• [RECORDS FOR THIS TASK]
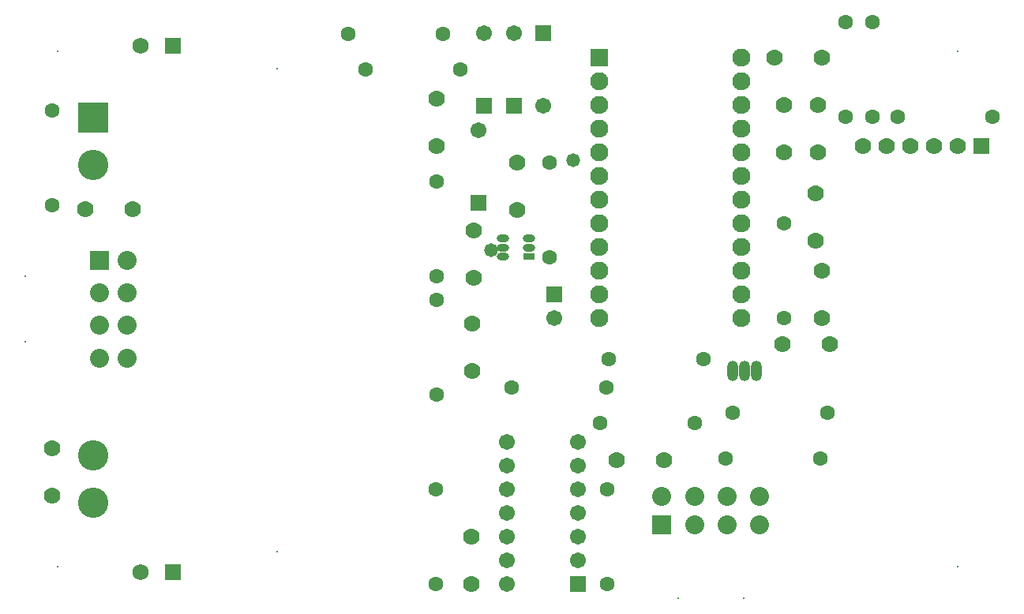
<source format=gts>
G04 Layer_Color=8388736*
%FSLAX25Y25*%
%MOIN*%
G70*
G01*
G75*
%ADD21R,0.06800X0.06800*%
%ADD22C,0.06800*%
%ADD40O,0.05131X0.03162*%
%ADD41R,0.05131X0.03162*%
%ADD42C,0.00800*%
%ADD43R,0.08000X0.08000*%
%ADD44C,0.08000*%
%ADD45C,0.07000*%
%ADD46C,0.06312*%
%ADD47R,0.07600X0.07600*%
%ADD48C,0.07600*%
%ADD49R,0.12800X0.12800*%
%ADD50C,0.12800*%
%ADD51R,0.06706X0.06706*%
%ADD52C,0.06706*%
%ADD53R,0.08000X0.08000*%
%ADD54O,0.04737X0.08674*%
%ADD55O,0.04737X0.08674*%
%ADD56R,0.06706X0.06706*%
%ADD57R,0.07000X0.07000*%
%ADD58C,0.05800*%
D21*
X71300Y20000D02*
D03*
Y242500D02*
D03*
D22*
X57500Y20000D02*
D03*
Y242500D02*
D03*
D40*
X210476Y160980D02*
D03*
Y157240D02*
D03*
Y153500D02*
D03*
X221500Y160980D02*
D03*
Y157240D02*
D03*
D41*
Y153500D02*
D03*
D42*
X22500Y22500D02*
D03*
Y240000D02*
D03*
X8858Y144949D02*
D03*
Y117390D02*
D03*
X115200Y28800D02*
D03*
Y232800D02*
D03*
X284500Y9000D02*
D03*
X312059D02*
D03*
X402500Y240000D02*
D03*
Y22500D02*
D03*
D43*
X40000Y151839D02*
D03*
D44*
X51811D02*
D03*
X40000Y138059D02*
D03*
X51811D02*
D03*
X40000Y124280D02*
D03*
X51811D02*
D03*
X40000Y110500D02*
D03*
X51811D02*
D03*
X277610Y51953D02*
D03*
X291390Y40142D02*
D03*
Y51953D02*
D03*
X305169Y40142D02*
D03*
Y51953D02*
D03*
X318949Y40142D02*
D03*
Y51953D02*
D03*
D45*
X182500Y200000D02*
D03*
Y220000D02*
D03*
X197500Y105000D02*
D03*
Y125000D02*
D03*
X20000Y52500D02*
D03*
Y72500D02*
D03*
X342500Y160000D02*
D03*
Y180000D02*
D03*
X216500Y173000D02*
D03*
Y193000D02*
D03*
X197000Y35000D02*
D03*
Y15000D02*
D03*
X34000Y173500D02*
D03*
X54000D02*
D03*
X198000Y144500D02*
D03*
Y164500D02*
D03*
X348500Y116500D02*
D03*
X328500D02*
D03*
X345000Y127500D02*
D03*
Y147500D02*
D03*
X343500Y217500D02*
D03*
Y197500D02*
D03*
X329000Y217500D02*
D03*
Y197500D02*
D03*
X278500Y67500D02*
D03*
X258500D02*
D03*
X345000Y237500D02*
D03*
X325000D02*
D03*
X402500Y200000D02*
D03*
X392500D02*
D03*
X382500D02*
D03*
X372500D02*
D03*
X362500D02*
D03*
D46*
X192500Y232500D02*
D03*
X152500D02*
D03*
X185000Y247500D02*
D03*
X145000D02*
D03*
X230000Y193000D02*
D03*
Y153000D02*
D03*
X20000Y215000D02*
D03*
Y175000D02*
D03*
X182000Y15000D02*
D03*
Y55000D02*
D03*
X254500D02*
D03*
Y15000D02*
D03*
X251500Y83000D02*
D03*
X291500D02*
D03*
X182500Y145000D02*
D03*
Y185000D02*
D03*
Y135000D02*
D03*
Y95000D02*
D03*
X329000Y167500D02*
D03*
Y127500D02*
D03*
X347500Y87500D02*
D03*
X307500D02*
D03*
X355000Y212500D02*
D03*
Y252500D02*
D03*
X295000Y110000D02*
D03*
X255000D02*
D03*
X366500Y252500D02*
D03*
Y212500D02*
D03*
X417000D02*
D03*
X377000D02*
D03*
X214000Y98000D02*
D03*
X254000D02*
D03*
X344500Y68000D02*
D03*
X304500D02*
D03*
D47*
X251000Y237500D02*
D03*
D48*
Y227500D02*
D03*
Y217500D02*
D03*
Y207500D02*
D03*
Y197500D02*
D03*
Y187500D02*
D03*
Y177500D02*
D03*
Y167500D02*
D03*
Y157500D02*
D03*
Y147500D02*
D03*
Y137500D02*
D03*
Y127500D02*
D03*
X311000D02*
D03*
Y137500D02*
D03*
Y147500D02*
D03*
Y157500D02*
D03*
Y167500D02*
D03*
Y177500D02*
D03*
Y187500D02*
D03*
Y197500D02*
D03*
Y207500D02*
D03*
Y217500D02*
D03*
Y227500D02*
D03*
Y237500D02*
D03*
D49*
X37500Y212000D02*
D03*
D50*
Y192000D02*
D03*
Y49500D02*
D03*
Y69500D02*
D03*
D51*
X202500Y217146D02*
D03*
X215000D02*
D03*
X227500Y247854D02*
D03*
X232000Y137500D02*
D03*
X200000Y176146D02*
D03*
D52*
X202500Y247854D02*
D03*
X215000D02*
D03*
X227500Y217146D02*
D03*
X232000Y127500D02*
D03*
X200000Y206854D02*
D03*
X212000Y75000D02*
D03*
Y65000D02*
D03*
Y55000D02*
D03*
Y45000D02*
D03*
Y35000D02*
D03*
Y25000D02*
D03*
Y15000D02*
D03*
X242000Y75000D02*
D03*
Y65000D02*
D03*
Y55000D02*
D03*
Y45000D02*
D03*
Y35000D02*
D03*
Y25000D02*
D03*
D53*
X277610Y40142D02*
D03*
D54*
X317500Y105000D02*
D03*
X307500D02*
D03*
D55*
X312500D02*
D03*
D56*
X242000Y15000D02*
D03*
D57*
X412500Y200000D02*
D03*
D58*
X205600Y156200D02*
D03*
X240000Y194000D02*
D03*
M02*

</source>
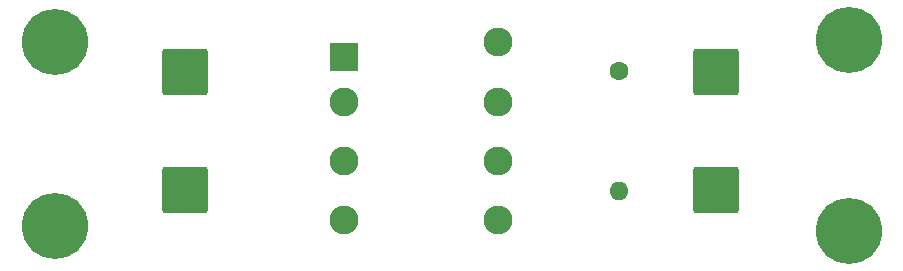
<source format=gbr>
%TF.GenerationSoftware,KiCad,Pcbnew,8.0.6*%
%TF.CreationDate,2025-02-04T11:33:45-08:00*%
%TF.ProjectId,Current_Transformer_test_Board,43757272-656e-4745-9f54-72616e73666f,rev?*%
%TF.SameCoordinates,Original*%
%TF.FileFunction,Soldermask,Top*%
%TF.FilePolarity,Negative*%
%FSLAX46Y46*%
G04 Gerber Fmt 4.6, Leading zero omitted, Abs format (unit mm)*
G04 Created by KiCad (PCBNEW 8.0.6) date 2025-02-04 11:33:45*
%MOMM*%
%LPD*%
G01*
G04 APERTURE LIST*
G04 Aperture macros list*
%AMRoundRect*
0 Rectangle with rounded corners*
0 $1 Rounding radius*
0 $2 $3 $4 $5 $6 $7 $8 $9 X,Y pos of 4 corners*
0 Add a 4 corners polygon primitive as box body*
4,1,4,$2,$3,$4,$5,$6,$7,$8,$9,$2,$3,0*
0 Add four circle primitives for the rounded corners*
1,1,$1+$1,$2,$3*
1,1,$1+$1,$4,$5*
1,1,$1+$1,$6,$7*
1,1,$1+$1,$8,$9*
0 Add four rect primitives between the rounded corners*
20,1,$1+$1,$2,$3,$4,$5,0*
20,1,$1+$1,$4,$5,$6,$7,0*
20,1,$1+$1,$6,$7,$8,$9,0*
20,1,$1+$1,$8,$9,$2,$3,0*%
G04 Aperture macros list end*
%ADD10RoundRect,0.250002X-1.699998X-1.699998X1.699998X-1.699998X1.699998X1.699998X-1.699998X1.699998X0*%
%ADD11C,3.600000*%
%ADD12C,5.600000*%
%ADD13RoundRect,0.102000X-1.125000X-1.125000X1.125000X-1.125000X1.125000X1.125000X-1.125000X1.125000X0*%
%ADD14C,2.454000*%
%ADD15C,1.600000*%
%ADD16O,1.600000X1.600000*%
G04 APERTURE END LIST*
D10*
%TO.C,J2*%
X70000000Y-50000000D03*
%TD*%
D11*
%TO.C,H1*%
X59000000Y-37500000D03*
D12*
X59000000Y-37500000D03*
%TD*%
D11*
%TO.C,H2*%
X126250000Y-37250000D03*
D12*
X126250000Y-37250000D03*
%TD*%
D11*
%TO.C,H4*%
X126250000Y-53500000D03*
D12*
X126250000Y-53500000D03*
%TD*%
D10*
%TO.C,J3*%
X115000000Y-40000000D03*
%TD*%
%TO.C,J1*%
X70000000Y-40000000D03*
%TD*%
D13*
%TO.C,T1*%
X83500000Y-38690000D03*
D14*
X83500000Y-42500000D03*
X83500000Y-47500000D03*
X83500000Y-52500000D03*
X96500000Y-52500000D03*
X96500000Y-47500000D03*
X96500000Y-42500000D03*
X96500000Y-37500000D03*
%TD*%
D11*
%TO.C,H3*%
X59000000Y-53000000D03*
D12*
X59000000Y-53000000D03*
%TD*%
D15*
%TO.C,R1*%
X106750000Y-39920000D03*
D16*
X106750000Y-50080000D03*
%TD*%
D10*
%TO.C,J4*%
X115000000Y-50000000D03*
%TD*%
M02*

</source>
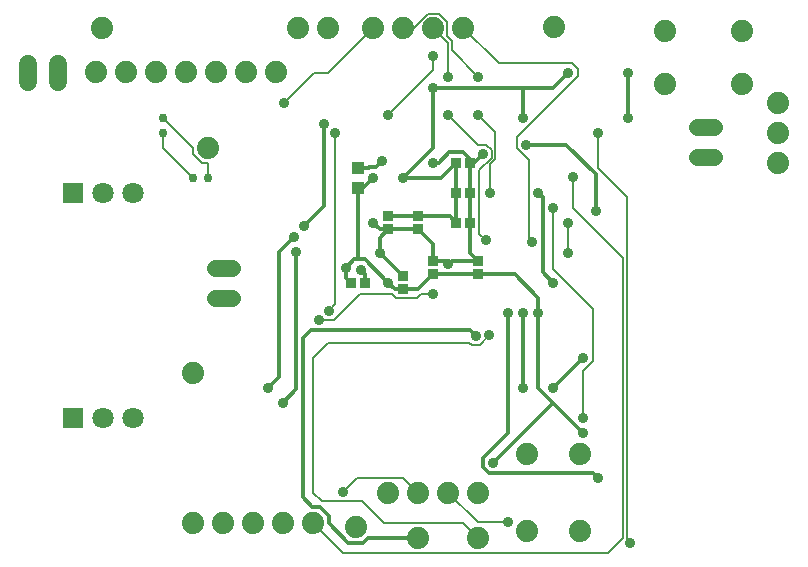
<source format=gbr>
G04 EAGLE Gerber RS-274X export*
G75*
%MOMM*%
%FSLAX34Y34*%
%LPD*%
%INBottom Copper*%
%IPPOS*%
%AMOC8*
5,1,8,0,0,1.08239X$1,22.5*%
G01*
%ADD10R,0.900000X0.850000*%
%ADD11R,0.850000X0.900000*%
%ADD12R,1.000000X1.100000*%
%ADD13C,1.422400*%
%ADD14C,1.524000*%
%ADD15C,1.879600*%
%ADD16R,1.800000X1.800000*%
%ADD17C,1.800000*%
%ADD18C,0.756400*%
%ADD19C,0.152400*%
%ADD20C,0.304800*%
%ADD21C,0.914400*%


D10*
X482600Y374100D03*
X482600Y362500D03*
X508000Y386800D03*
X508000Y375200D03*
X469900Y413300D03*
X469900Y424900D03*
X495300Y413300D03*
X495300Y424900D03*
X546100Y386800D03*
X546100Y375200D03*
D11*
X527600Y469900D03*
X539200Y469900D03*
X539200Y444500D03*
X527600Y444500D03*
X527600Y419100D03*
X539200Y419100D03*
D12*
X444500Y465700D03*
X444500Y448700D03*
D11*
X450300Y368300D03*
X438700Y368300D03*
D13*
X337312Y355600D02*
X323088Y355600D01*
X323088Y381000D02*
X337312Y381000D01*
X731549Y474258D02*
X745773Y474258D01*
X745773Y499658D02*
X731549Y499658D01*
D14*
X165100Y538480D02*
X165100Y553720D01*
X190500Y553720D02*
X190500Y538480D01*
D15*
X406400Y165100D03*
X381000Y165100D03*
X355600Y165100D03*
X330200Y165100D03*
X304800Y165100D03*
X393700Y584200D03*
X419100Y584200D03*
X632206Y223012D03*
X632206Y157988D03*
X586994Y223012D03*
X586994Y157988D03*
X769112Y536194D03*
X704088Y536194D03*
X769112Y581406D03*
X704088Y581406D03*
D16*
X203200Y254000D03*
D17*
X228600Y254000D03*
X254000Y254000D03*
D16*
X203200Y444500D03*
D17*
X228600Y444500D03*
X254000Y444500D03*
D15*
X317500Y482600D03*
X227197Y583669D03*
X609860Y584629D03*
X442766Y161571D03*
X495300Y152400D03*
X304800Y292100D03*
X800100Y520700D03*
X800100Y495300D03*
X800100Y469900D03*
X546100Y152400D03*
X375233Y546676D03*
X349833Y546676D03*
X324433Y546676D03*
X299033Y546676D03*
X273633Y546676D03*
X248233Y546676D03*
X222833Y546676D03*
X457200Y584200D03*
X482600Y584200D03*
X508000Y584200D03*
X533400Y584200D03*
X469900Y190500D03*
X495300Y190500D03*
X520700Y190500D03*
X546100Y190500D03*
D18*
X317500Y457200D03*
D19*
X317500Y469900D01*
X312239Y469900D01*
X304800Y477339D01*
X304800Y482600D01*
X279400Y508000D01*
D18*
X279400Y508000D03*
X304800Y457200D03*
D19*
X279400Y482600D01*
X279400Y495300D01*
D18*
X279400Y495300D03*
D20*
X645922Y459994D02*
X645922Y428752D01*
X645922Y459994D02*
X620776Y485140D01*
X586740Y485140D01*
D21*
X645922Y428752D03*
X586740Y485140D03*
D20*
X508000Y400600D02*
X508000Y386800D01*
X508000Y400600D02*
X495300Y413300D01*
X469900Y413300D01*
X463000Y406400D02*
X463000Y393700D01*
X463000Y406400D02*
X469900Y413300D01*
D21*
X463000Y393700D03*
D20*
X539200Y444500D02*
X539200Y469900D01*
X539200Y419100D02*
X539200Y393700D01*
X546100Y386800D01*
X523664Y386800D01*
X520700Y383836D01*
D21*
X520700Y383836D03*
D20*
X517736Y386800D02*
X508000Y386800D01*
X517736Y386800D02*
X520700Y383836D01*
X482600Y374100D02*
X463000Y393700D01*
X539200Y419100D02*
X539200Y444500D01*
D21*
X549709Y477266D03*
D20*
X542344Y469900D01*
X542097Y469900D02*
X539200Y469900D01*
D21*
X457200Y419100D03*
D20*
X463000Y413300D01*
X469900Y413300D01*
D21*
X464566Y471068D03*
D20*
X453487Y465700D02*
X444500Y465700D01*
X453487Y465700D02*
X453623Y465836D01*
X459334Y465836D01*
X464566Y471068D01*
D21*
X508000Y469900D03*
D20*
X521667Y478464D02*
X533533Y478464D01*
X513103Y469900D02*
X508000Y469900D01*
X542097Y469900D02*
X542344Y469900D01*
X521667Y478464D02*
X513103Y469900D01*
X533533Y478464D02*
X542097Y469900D01*
X450300Y375508D02*
X450300Y368300D01*
X450300Y375508D02*
X446544Y379264D01*
D21*
X446544Y379264D03*
X555593Y323596D03*
D19*
X547171Y315330D02*
X540648Y315330D01*
X555437Y323596D02*
X555593Y323596D01*
X555437Y323596D02*
X547171Y315330D01*
X540648Y315330D02*
X538478Y317500D01*
X419100Y317500D01*
X406400Y304800D01*
X406400Y190500D01*
X413512Y183388D01*
X533400Y165100D02*
X546100Y152400D01*
X533400Y165100D02*
X466017Y165100D01*
X447729Y183388D02*
X413512Y183388D01*
X447729Y183388D02*
X466017Y165100D01*
D20*
X495300Y362500D02*
X508000Y375200D01*
X495300Y362500D02*
X482600Y362500D01*
X508000Y375200D02*
X546100Y375200D01*
X527600Y444500D02*
X527600Y469900D01*
X527600Y444500D02*
X527600Y419100D01*
X521800Y424900D01*
X495300Y424900D01*
X469900Y424900D01*
X444500Y387900D02*
X441312Y387900D01*
X434412Y381000D01*
D21*
X434412Y381000D03*
X596900Y342900D03*
D20*
X596900Y279400D01*
X609600Y266700D01*
D21*
X635000Y241300D03*
D20*
X609600Y266700D01*
D21*
X558800Y215900D03*
D20*
X609600Y266700D01*
D21*
X469900Y368300D03*
X482600Y457200D03*
D20*
X508000Y482600D01*
X508000Y533400D01*
D21*
X508000Y533400D03*
X622300Y546100D03*
D20*
X609600Y533400D01*
X584200Y533400D01*
X508000Y533400D01*
X527600Y469900D02*
X514900Y457200D01*
X482600Y457200D01*
X596900Y355600D02*
X596900Y342900D01*
X596900Y355600D02*
X577300Y375200D01*
X546100Y375200D01*
X448700Y448700D02*
X444500Y448700D01*
X448700Y448700D02*
X457200Y457200D01*
D21*
X457200Y457200D03*
D20*
X450300Y387900D02*
X469900Y368300D01*
X450300Y387900D02*
X444500Y387900D01*
X434412Y381000D02*
X434412Y372588D01*
X438700Y368300D01*
X475700Y362500D02*
X482600Y362500D01*
X475700Y362500D02*
X469900Y368300D01*
X444500Y387900D02*
X444500Y448700D01*
D21*
X584200Y508000D03*
D20*
X584200Y533400D01*
D21*
X543909Y323204D03*
D20*
X539104Y328009D01*
X404209Y328009D01*
X397723Y321523D01*
X397723Y186477D02*
X405638Y178562D01*
X411976Y178562D01*
X419862Y170676D01*
X419862Y164338D01*
X448342Y148109D02*
X452633Y152400D01*
X495300Y152400D01*
X436091Y148109D02*
X419862Y164338D01*
X436091Y148109D02*
X448342Y148109D01*
X397723Y186477D02*
X397723Y321523D01*
D21*
X673100Y546100D03*
D20*
X673100Y508000D01*
D21*
X673100Y508000D03*
X596900Y444500D03*
X609600Y368300D03*
D20*
X600710Y440690D02*
X596900Y444500D01*
X600710Y440690D02*
X600710Y377190D01*
X415290Y433070D02*
X398780Y416560D01*
X415290Y433070D02*
X415290Y502666D01*
D21*
X398780Y416560D03*
X415290Y502666D03*
D20*
X600710Y377190D02*
X609600Y368300D01*
D21*
X609600Y431800D03*
X635000Y254000D03*
D19*
X609600Y379436D02*
X609600Y431800D01*
X635000Y293664D02*
X635000Y254000D01*
X635000Y293664D02*
X642874Y301538D01*
X642874Y346162D02*
X609600Y379436D01*
X642874Y346162D02*
X642874Y301538D01*
D21*
X626305Y457788D03*
D19*
X626305Y431310D01*
X655574Y139700D02*
X431800Y139700D01*
X668274Y389342D02*
X626305Y431310D01*
X406400Y165100D02*
X431800Y139700D01*
X655574Y139700D02*
X668274Y152400D01*
X668274Y389342D01*
D21*
X591746Y402416D03*
D19*
X630174Y542838D02*
X630174Y549362D01*
X625562Y553974D01*
X588952Y471792D02*
X588952Y405210D01*
X591746Y402416D01*
X588952Y471792D02*
X578866Y481878D01*
X563626Y553974D02*
X533400Y584200D01*
X563626Y553974D02*
X625562Y553974D01*
X578866Y491530D02*
X578866Y481878D01*
X578866Y491530D02*
X630174Y542838D01*
D21*
X390091Y407232D03*
D20*
X377031Y394172D01*
X377031Y288131D01*
X368300Y279400D01*
D21*
X368300Y279400D03*
X392135Y394411D03*
D20*
X392135Y277835D01*
X381000Y266700D01*
D21*
X381000Y266700D03*
X647700Y203200D03*
D20*
X555223Y207264D02*
X550164Y212323D01*
X550164Y219477D01*
X571500Y240813D02*
X571500Y342900D01*
X571500Y240813D02*
X550164Y219477D01*
X643636Y207264D02*
X647700Y203200D01*
X643636Y207264D02*
X555223Y207264D01*
D21*
X571500Y342900D03*
X635000Y304800D03*
D20*
X609600Y279400D01*
D21*
X609600Y279400D03*
X584200Y279400D03*
D20*
X584200Y342900D01*
D21*
X584200Y342900D03*
X381864Y520700D03*
D19*
X407264Y546100D01*
X419100Y546100D01*
X457200Y584200D01*
D21*
X552450Y404114D03*
X520700Y510212D03*
D19*
X557583Y480527D02*
X557583Y474004D01*
X557583Y480527D02*
X552971Y485140D01*
X546862Y463283D02*
X546862Y409702D01*
X552450Y404114D01*
X545772Y485140D02*
X520700Y510212D01*
X557583Y474004D02*
X546862Y463283D01*
X545772Y485140D02*
X552971Y485140D01*
D21*
X520700Y542544D03*
D19*
X520700Y571500D01*
X508000Y584200D01*
D21*
X556188Y444500D03*
X546100Y510212D03*
D19*
X556188Y468298D02*
X556188Y444500D01*
X556188Y468298D02*
X560631Y472742D01*
X560631Y495681D01*
X546100Y510212D01*
D21*
X546100Y542544D03*
D19*
X523748Y564896D01*
X523748Y572763D01*
X519684Y589040D02*
X512840Y595884D01*
X503160Y595884D01*
X519684Y576827D02*
X523748Y572763D01*
X491476Y584200D02*
X482600Y584200D01*
X519684Y589040D02*
X519684Y576827D01*
X503160Y595884D02*
X491476Y584200D01*
D21*
X622300Y393700D03*
D19*
X622300Y419100D01*
D21*
X622300Y419100D03*
X508000Y358212D03*
D19*
X445734Y358212D02*
X424168Y336645D01*
X411214Y336645D01*
D21*
X411214Y336645D03*
D19*
X497837Y358212D02*
X508000Y358212D01*
X473163Y358212D02*
X445734Y358212D01*
X494573Y354948D02*
X497837Y358212D01*
X494573Y354948D02*
X476427Y354948D01*
X473163Y358212D01*
D21*
X469900Y510212D03*
D19*
X508000Y548312D01*
X508000Y559816D01*
D21*
X508000Y559816D03*
X647700Y495300D03*
X674584Y147574D03*
D19*
X647700Y465041D02*
X647700Y495300D01*
X672338Y149820D02*
X674584Y147574D01*
X672338Y440403D02*
X647700Y465041D01*
X672338Y440403D02*
X672338Y149820D01*
D21*
X571129Y165471D03*
D19*
X545729Y165471D01*
X520700Y190500D01*
D21*
X425196Y495300D03*
D19*
X425196Y349852D01*
X419864Y344519D01*
D21*
X419864Y344519D03*
X431800Y191262D03*
D19*
X443738Y203200D02*
X482600Y203200D01*
X443738Y203200D02*
X431800Y191262D01*
X482600Y203200D02*
X495300Y190500D01*
M02*

</source>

• [EXERCISE REQUIREMENTS]
Extract, without any images, the part of the material above that opens with the line containing "X344500Y68000D02*" and closes with the line containing "G04 APERTURE LIST*", both lines included.

• [RESULT FOR THIS EXERCISE]
X344500Y68000D02*
D03*
X304500D02*
D03*
D47*
X251000Y237500D02*
D03*
D48*
Y227500D02*
D03*
Y217500D02*
D03*
Y207500D02*
D03*
Y197500D02*
D03*
Y187500D02*
D03*
Y177500D02*
D03*
Y167500D02*
D03*
Y157500D02*
D03*
Y147500D02*
D03*
Y137500D02*
D03*
Y127500D02*
D03*
X311000D02*
D03*
Y137500D02*
D03*
Y147500D02*
D03*
Y157500D02*
D03*
Y167500D02*
D03*
Y177500D02*
D03*
Y187500D02*
D03*
Y197500D02*
D03*
Y207500D02*
D03*
Y217500D02*
D03*
Y227500D02*
D03*
Y237500D02*
D03*
D49*
X37500Y212000D02*
D03*
D50*
Y192000D02*
D03*
Y49500D02*
D03*
Y69500D02*
D03*
D51*
X202500Y217146D02*
D03*
X215000D02*
D03*
X227500Y247854D02*
D03*
X232000Y137500D02*
D03*
X200000Y176146D02*
D03*
D52*
X202500Y247854D02*
D03*
X215000D02*
D03*
X227500Y217146D02*
D03*
X232000Y127500D02*
D03*
X200000Y206854D02*
D03*
X212000Y75000D02*
D03*
Y65000D02*
D03*
Y55000D02*
D03*
Y45000D02*
D03*
Y35000D02*
D03*
Y25000D02*
D03*
Y15000D02*
D03*
X242000Y75000D02*
D03*
Y65000D02*
D03*
Y55000D02*
D03*
Y45000D02*
D03*
Y35000D02*
D03*
Y25000D02*
D03*
D53*
X277610Y40142D02*
D03*
D54*
X317500Y105000D02*
D03*
X307500D02*
D03*
D55*
X312500D02*
D03*
D56*
X242000Y15000D02*
D03*
D57*
X412500Y200000D02*
D03*
D58*
X205600Y156200D02*
D03*
X240000Y194000D02*
D03*
M02*

</source>
<source format=gbr>
%TF.GenerationSoftware,KiCad,Pcbnew,8.0.6*%
%TF.CreationDate,2025-02-04T11:33:45-08:00*%
%TF.ProjectId,Current_Transformer_test_Board,43757272-656e-4745-9f54-72616e73666f,rev?*%
%TF.SameCoordinates,Original*%
%TF.FileFunction,Soldermask,Top*%
%TF.FilePolarity,Negative*%
%FSLAX46Y46*%
G04 Gerber Fmt 4.6, Leading zero omitted, Abs format (unit mm)*
G04 Created by KiCad (PCBNEW 8.0.6) date 2025-02-04 11:33:45*
%MOMM*%
%LPD*%
G01*
G04 APERTURE LIST*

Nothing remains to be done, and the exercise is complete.